I don’t think these are “four choices”, as Crime and The Military are roughly interchangeable. Both of them are dead end jobs that only function if they give you a leg up into a degreed profession. I also have to say… you really don’t need to go into a “lifetime of debt” to get a degree from a city college or community college. We’re talking the cost of a car - too much, to be sure - but not every university is charging Harvard rates.
Beyond that, pretty much every job takes you along the path from entry level newb to valued technical master. What skills you develop and where they add that value can change with the shape of the economy and the technological frontier. But in the end, where you spend your time working trains you to do what you will be paid for in the future. There’s not four choices, there’s more like two choices - do what you’re doing right now or change and start back at the bottom of the ladder.
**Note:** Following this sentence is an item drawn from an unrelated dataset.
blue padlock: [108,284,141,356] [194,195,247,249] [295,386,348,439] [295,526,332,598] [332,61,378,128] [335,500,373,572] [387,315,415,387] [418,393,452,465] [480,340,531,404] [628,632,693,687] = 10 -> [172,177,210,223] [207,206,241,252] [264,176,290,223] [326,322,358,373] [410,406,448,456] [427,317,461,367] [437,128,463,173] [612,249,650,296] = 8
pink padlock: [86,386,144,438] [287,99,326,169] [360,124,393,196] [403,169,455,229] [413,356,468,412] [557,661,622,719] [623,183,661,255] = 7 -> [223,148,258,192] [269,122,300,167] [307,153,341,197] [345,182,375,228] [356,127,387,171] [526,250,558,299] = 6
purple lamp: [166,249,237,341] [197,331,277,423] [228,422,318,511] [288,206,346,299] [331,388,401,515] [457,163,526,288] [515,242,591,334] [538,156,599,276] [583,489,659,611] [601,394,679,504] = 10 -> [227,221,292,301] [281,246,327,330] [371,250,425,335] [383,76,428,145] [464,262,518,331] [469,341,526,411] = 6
The vast majority of young people have no experience and no background. So they’re attacking what is a very opaque job market in the economic headwinds of an '06/'07 or '00/'01 financial meltdown. But you’re not an entry level employee forever. Learning your profession is as much about learning how to get paid as how to do the work. Your income is ultimately predicated on your ability (and luck) when navigating between employers and across downturns.
But careers do improve over time. You’re not the new guy forever.
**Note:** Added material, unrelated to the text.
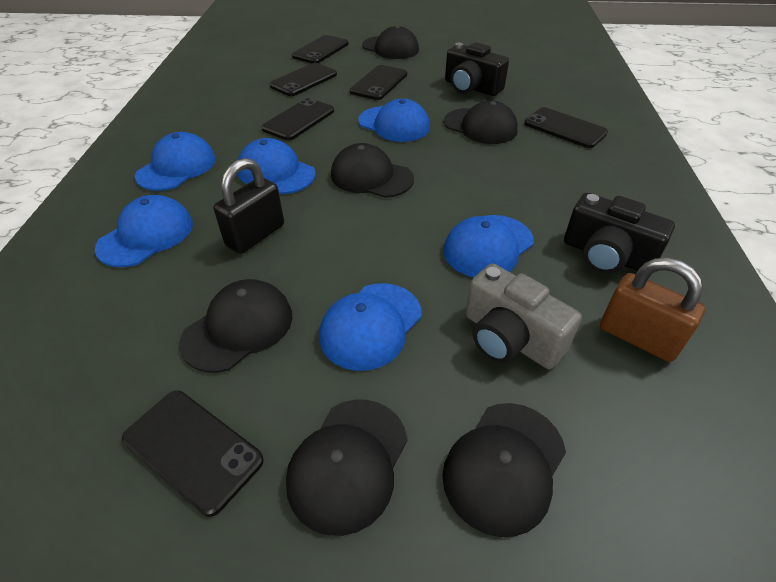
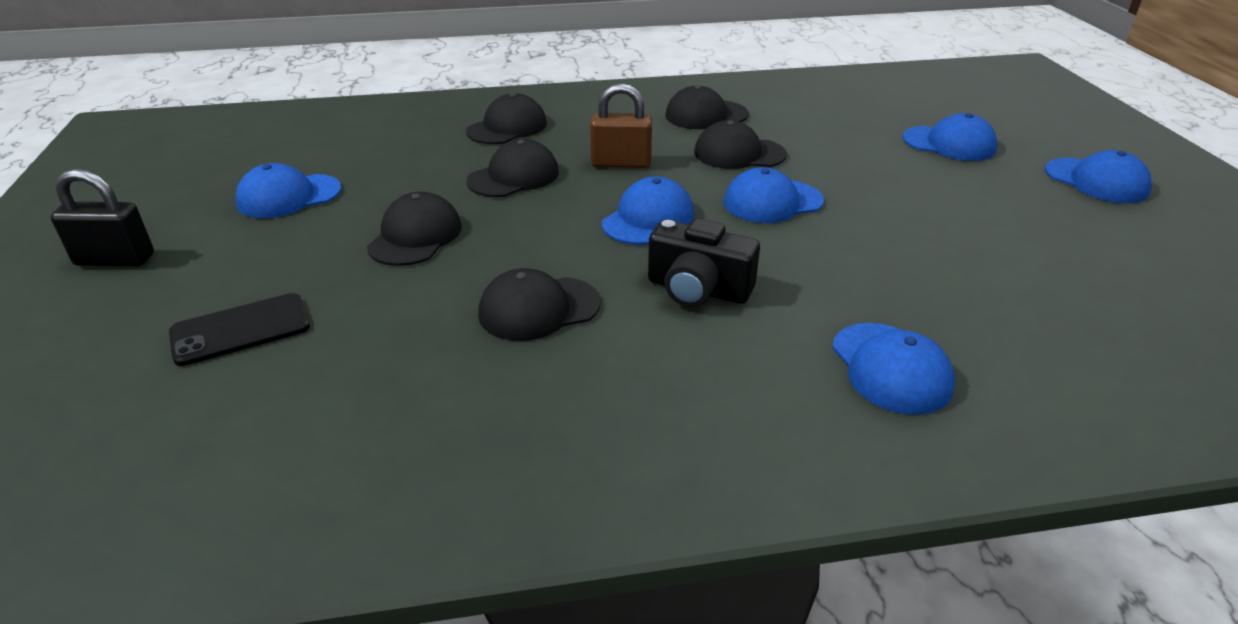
black camera: [445,42,509,96] [564,193,675,274] = 2 -> [648,218,760,307] = 1
black phone: [122,390,264,517] [261,98,334,140] [269,63,337,96] [292,35,349,63] [350,65,407,100] [524,107,608,148] = 6 -> [169,293,310,366] = 1
grey camera: [466,264,582,369] = 1 -> none = 0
Why are you booing him? He’s (kind of) right!
Lot of young idiots out there because of terrible parenting.
because the lemmy userbase thinks everything isn’t their fault. they are hapless victims who should never have to learn or try or progress… clearly if only AI didn’t exist… they’d be be making 300K a year and own 3 homes…
Yeah youre mostly spot on. I do despise ai used for anything other than data crunching. But its used for way more bad than good.
Now I made it pretty good because I’m not a minority and dont have health issues and I have a good work ethic and desire to learn. Not everyone is so lucky. So fuck all billionaires that blame the poor.
The interest is in getting paid, not the work itself.
Great. then you can work for shitty employers
I mean yeah I do work for shitty employers cause they at least pay decent even if they don’t do anything else right
right, because you’re only there for the paycheck.
those of us who work for good employers are here for more than the paycheck.
Ain’t their fault I value my time outside of work more than I’d ever value any job or the people there.
Bro if everyone does this there’s still 95% of people who wouldn’t get a job, like it’s good advice for an individual, try to be elite, but ultimately it’s advice we ALL got in school(i.e. youre not telling anybody anything they dont already know) and we ALL try that and 95% have to be left out of that top 5% by definition.
Which the interesting thing about your comment is that you demonstrate a huge flaw of all conservative rhetoric actually – what’s good personal advice for an individual CANNOT be any kind of coherent social policy. It’s confusing the micro and macro, it’s nonsense, like confusing general relativity and quantum mechanics. Yes heisenberg uncertainty principle is absolutely real but you cannot use that to talk about planets and stars. Yes, being personally financially responsible and saving more than you earn is great advice for any individual but you cannot use that as general economic advice, it would literally crash the economy.
Back to your example, what happens when a company is looking to hire three people and they get 3000 excellent applicants? They’re gonna reject 2997 excellent personalized amazing applications.